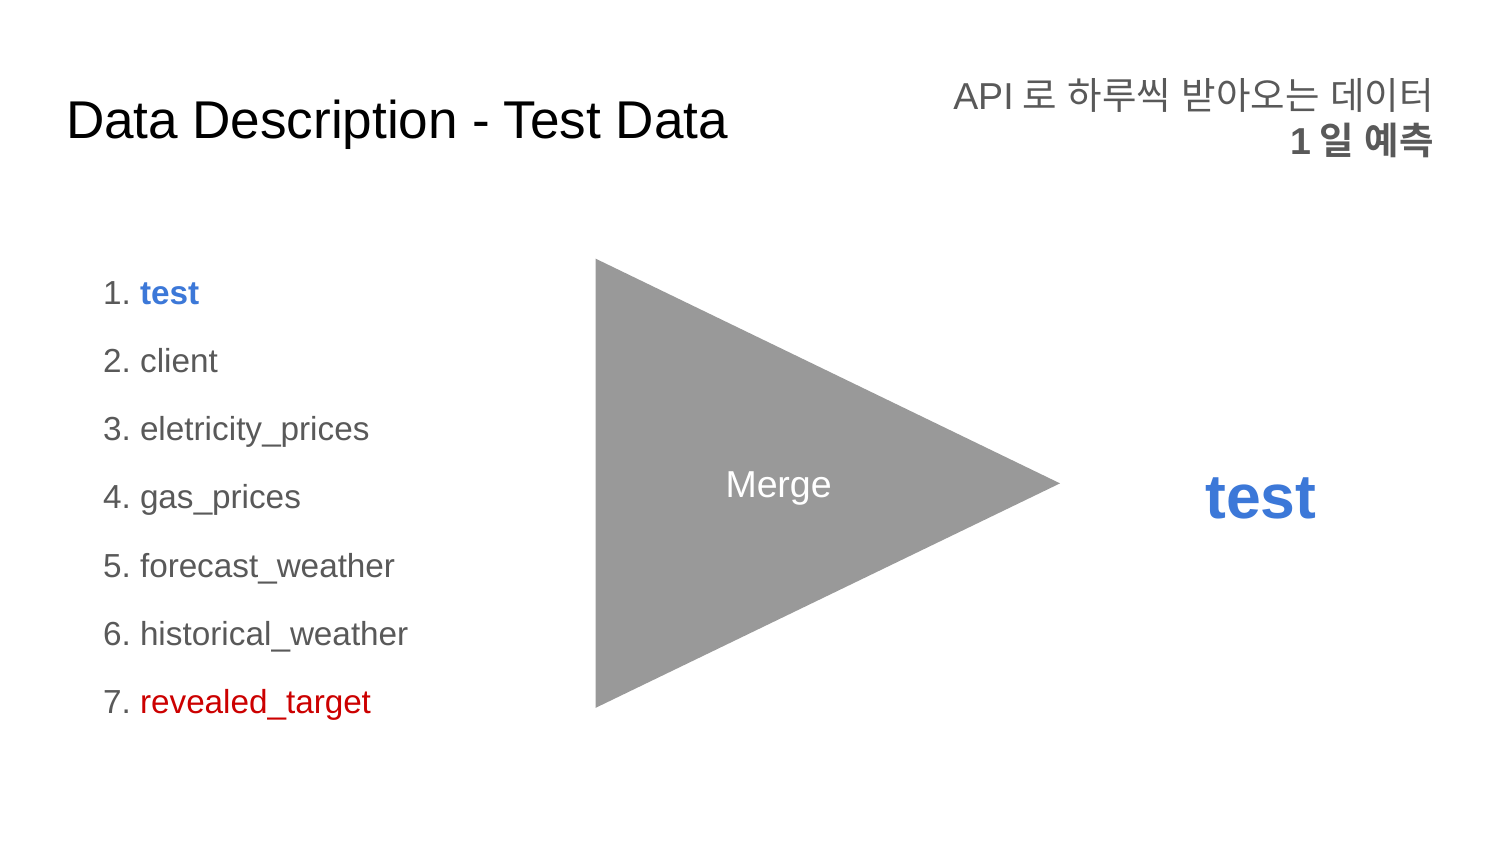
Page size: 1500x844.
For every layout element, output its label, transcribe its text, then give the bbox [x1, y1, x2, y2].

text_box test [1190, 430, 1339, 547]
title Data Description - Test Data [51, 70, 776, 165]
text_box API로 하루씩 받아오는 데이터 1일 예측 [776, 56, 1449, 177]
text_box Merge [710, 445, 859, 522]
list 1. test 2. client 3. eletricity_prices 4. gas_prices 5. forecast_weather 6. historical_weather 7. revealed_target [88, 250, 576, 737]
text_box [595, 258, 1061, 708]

+++

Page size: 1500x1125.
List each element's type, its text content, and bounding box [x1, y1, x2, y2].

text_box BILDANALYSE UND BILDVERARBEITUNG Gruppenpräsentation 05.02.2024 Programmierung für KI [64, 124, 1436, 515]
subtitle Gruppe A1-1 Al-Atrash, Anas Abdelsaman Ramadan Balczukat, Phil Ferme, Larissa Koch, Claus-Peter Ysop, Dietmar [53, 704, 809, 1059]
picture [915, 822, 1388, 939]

+++

## Exercise:
If a line in the entries includes the word "size", copy that line out.

## Exercise output:
Page size: 1500x844.
Page size: 1500x1125.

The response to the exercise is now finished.